Electronic discharge reports
Better for patients and physicians
Hospitals that use electronic medical record systems can improve the process of discharging inpatients by implementing electronic reports instead of dictated ones. More information can be provided in a faster, more reliable manner to the patients' caregivers outside the hospital, Electronic discharge summaries standardize the format and content of patient records to primary care physicians at the critical time when patients are being transferred from in-patient to out-patient care. Peer-review studies have proven that timely delivery of comprehensive, yet easy to read records, can reduce the number of preventable adverse events that may happen to a patient due to insufficient discharge information. Report: Kerry Heacox, of i.t. Communications
The urban complex that comprises Northwestern Memorial Hospital of Northwestern University covers several city blocks in downtown Chicago. Its medical informatics department is one of the largest and most progressive in the USA. It is regarded as one of the ‘most wired’ hospitals in the country, and has been on the ‘Top 100 Most Wired’ list of the American Hospital Association eight times.
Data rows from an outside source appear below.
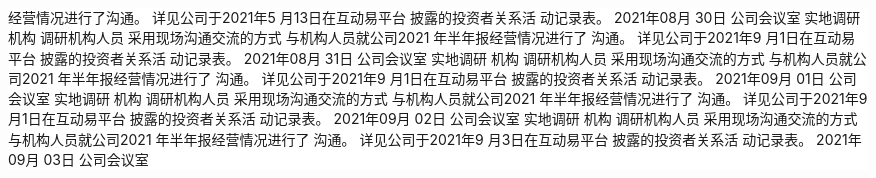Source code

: 经营情况进行了沟通。
详见公司于2021年5
月13日在互动易平台
披露的投资者关系活
动记录表。
2021年08月
30日
公司会议室
实地调研
机构
调研机构人员
采用现场沟通交流的方式
与机构人员就公司2021
年半年报经营情况进行了
沟通。
详见公司于2021年9
月1日在互动易平台
披露的投资者关系活
动记录表。
2021年08月
31日
公司会议室
实地调研
机构
调研机构人员
采用现场沟通交流的方式
与机构人员就公司2021
年半年报经营情况进行了
沟通。
详见公司于2021年9
月1日在互动易平台
披露的投资者关系活
动记录表。
2021年09月
01日
公司会议室
实地调研
机构
调研机构人员
采用现场沟通交流的方式
与机构人员就公司2021
年半年报经营情况进行了
沟通。
详见公司于2021年9
月1日在互动易平台
披露的投资者关系活
动记录表。
2021年09月
02日
公司会议室
实地调研
机构
调研机构人员
采用现场沟通交流的方式
与机构人员就公司2021
年半年报经营情况进行了
沟通。
详见公司于2021年9
月3日在互动易平台
披露的投资者关系活
动记录表。
2021年09月
03日
公司会议室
Northwestern University Hospital installed a Cerner Millennium electronic medical record and computerized physician order entry system in August 2004. This system recorded patient history and progress notes, but did not provide a method for creating discharge summaries or delivering them automatically to the physicians’ offices or clinics. So the hospital informatics team developed its own system.
Physicians were surveyed to identify information they needed the most, and their requests were incorporated with national requirements to maintain accreditation. A patient discharge template was created. It was designed so that portions of the form would be automatically completed by the EMR, including patient demographics, lab results, and allergies and home medications. The electronic discharge system was activated in June 2006.
Elements of the discharge summary included date of admission and discharge, reason for hospitalization, discharge diagnosis, patient’s condition at discharge, and medications prescribed at the time of discharge. Patient history, exam summaries, significant findings of laboratory and radiology tests, pathology and stress test reports, and a list of procedures performed are included. The discharge summary also notes what tests do not yet have results, and lists follow-up issues of which the physician must be aware.
Once a discharge report is electronically signed, the system identifies the out-patient physician, or physicians treating the patient, and either electronically faxes a copy or sends it to a different EMR designated by the admitting physician.
In a formal evaluation of Northwestern’s patient discharge summaries before and after the hospital went electronic, a research team led by Dr Kevin J O’Leary, Associate Chief of the Division of Hospital Medicine, determined that the quality and clarity of the discharge summaries improved. Both reports were of similar length. With the electronic template, hospital physicians preparing the summaries could easily rank importance of the key results of lab and pathology tests and radiology reports. It was also much easier to indicate what test results were still pending, so that the patient’s doctor could follow-up to determine if any test results were abnormal.
One of the goals of implementing an electronic discharge record was to achieve 100% compliance that it would be completed within 72 hours after discharge. Even with electronic reminders to discharging physicians, only 75% initially complied. However, a comparative evaluation of 196 discharge reports showed that, in this sample, 72.6% of the electronic reports were completed within 72 hours, compared to only 59.4% using traditional paper forms.
The format of the electronic form is published in the online version of the April 2009 issue of the Journal of Hospital Medicine.